Братья сегодня — пара мечтательных увальней, кои вновь и вновь ритуально предаются энергичной тоске, наивно маскируя свое простодушие.
Выход более задумчивого Глеба на первый план как автора текстов и основного певца усугубляет неизбежный крен группы в ностальгически-попсовый лиризм. Появилась пресловутая «Сказочная тайга» с косматым геологом в завязке и явственными иллюзиями на великого Зацепина — говорят, прозябающего где-то в Канаде. Вместе с Сан Сергеичем уместно вспомнить «Бриллиантовую руку», Никулина, выпадающего из багажника «Москвича» с высоты сто тысяч метров, и вообще нашу безумную любовь к этому прекрасному в своей бессмысленности искусству. Где у Миронова рвут уши с головы, а у тебя на сердце радость.
Живое, легкое, динамичное творчество. Конечно, «Агате Кристи» далеко и до раннего Гайдая, и до Зацепина, но все же, все же...

И, что интересно, чем легче становится музыка агатокристиан в их неуклонном движении от Петрушки к кукле Барби, тем более самозабвенно они, общаясь с масс-медиа, педалируют свой ми - фический драматизм. «Настроение... полуотчаянное, полумистическое и в то же время немного светлое. Самое главное ощущение, которое остается лично у меня, — это ощущение пронзительности» (Глеб Самойлов об альбоме «Опиум»). «По ощущению альбом получился довольно тяжелым — по звуку, по мысли... По настроению же альбом — агрессивно-романтический» (Саша Козлов — о нем же). Такое впечатление, что перед нами самоидентификация даже не Тhе Сurе, а если и не Ника Кэйва, то по крайней мере Crime 8, The City Solution.
«Здесь изображаются люди, смакующие свой страх» (А. Блок). В том же далеком 1988-м, слушая второй дошедший до Москвы магнитоальбом «Агаты Кристи» «Второй фронт», я умилялся хиту «Пантера», где братья Самойловы в отроческом угаре бичевали лицемерие половой любви.

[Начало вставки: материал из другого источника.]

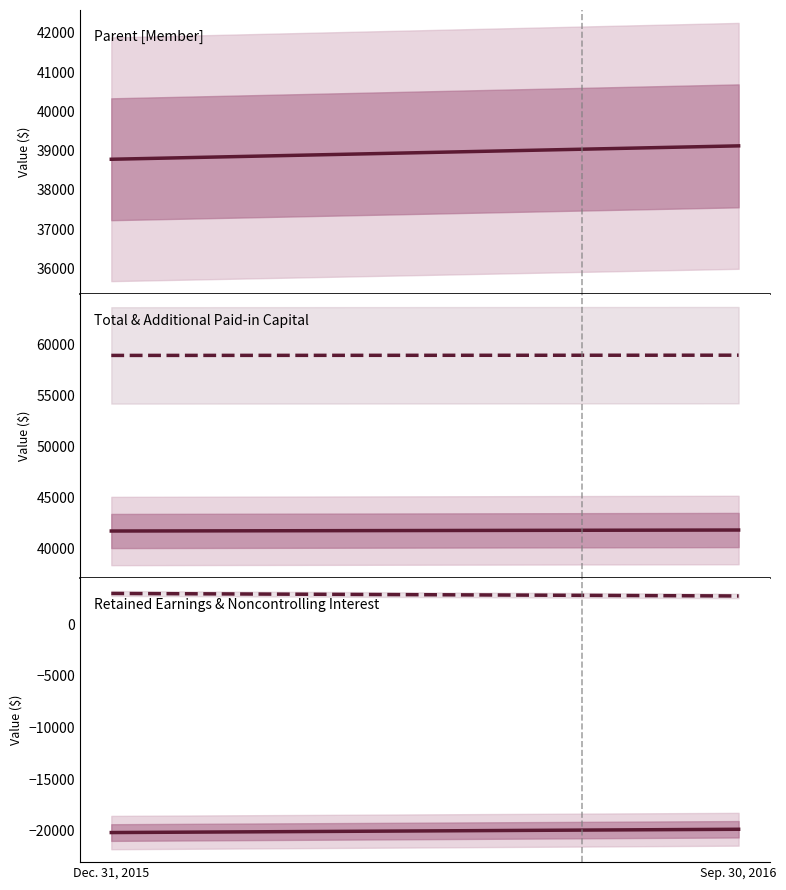

Reading left to right, transcribe all the data shown in this chart.

Parent [Member]: 38781	39122
Total: 41756	41853
Additional Paid-in Capital [Member]: 58924	58946
Retained Earnings [Member]: -20181	-19862
Noncontrolling Interest [Member]: 2975	2731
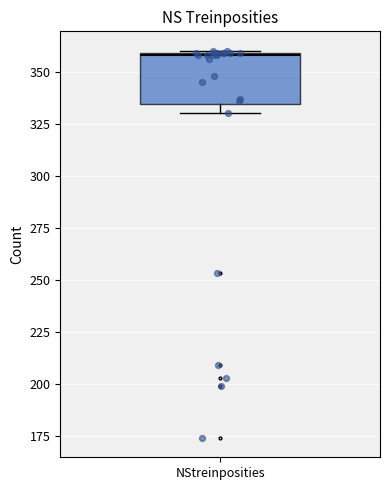

Where is the lower edge of the box for NStreinposities on the y-axis? The values are not printed on the chart, so give them approximately, as read against the axis.

335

Она не знает слова «верность»,
Ибо это всего
Минута предпочтения того, кто покруче.
Она стремится к сердцу, предвкушая его,
Но чей-то КЛЮВ окажется в отравленной куче.

Вот это образ! Увы, год спустя, когда «Агата» повторила «Пантеру» на своем каноническом релизе «Коварство и любовь», где вокал был прописан чуть лучше, выяснилось, что «клюв» — слуховая галлюцинация, а на его месте в песне присутствует «чей-то путь». Наверное, африканка - таки не владела ситуацией. «Чего не мог вынести даже Смит, так это обилия в группе лиц, лениво создающих песни о своих праздных мечтах», — писали про The Cure шесть лет назад. «Агата Кристи» отвечала волновым глэмом.

Напудрив ноздри кокаином,
Я выхожу на променад...
Мне симпатичен ад.

Что это: Марк Болан или «Балаганчик» Блока — тот самый, про который сам злосчастный поэт, едва не убитый Андреем Белым за преступление против символизма (знаем, знаем, за бабу), писал: «ничтожная декадентская пьескане без изящества и с какими-то типиками — неудавшимися картонными фигурками живых людей»? ...Паяц перегнулся через рампу и повис. Из головы его брызжет струя клюквенного сока. Дама, видимая в окне, оказывается нарисованной.
Бумага лопнула. Арлекин полетел ногами вверх в пустоту. Рыцарь споткнулся о деревянный меч... Заметив свое положение, автор убегает стремительно.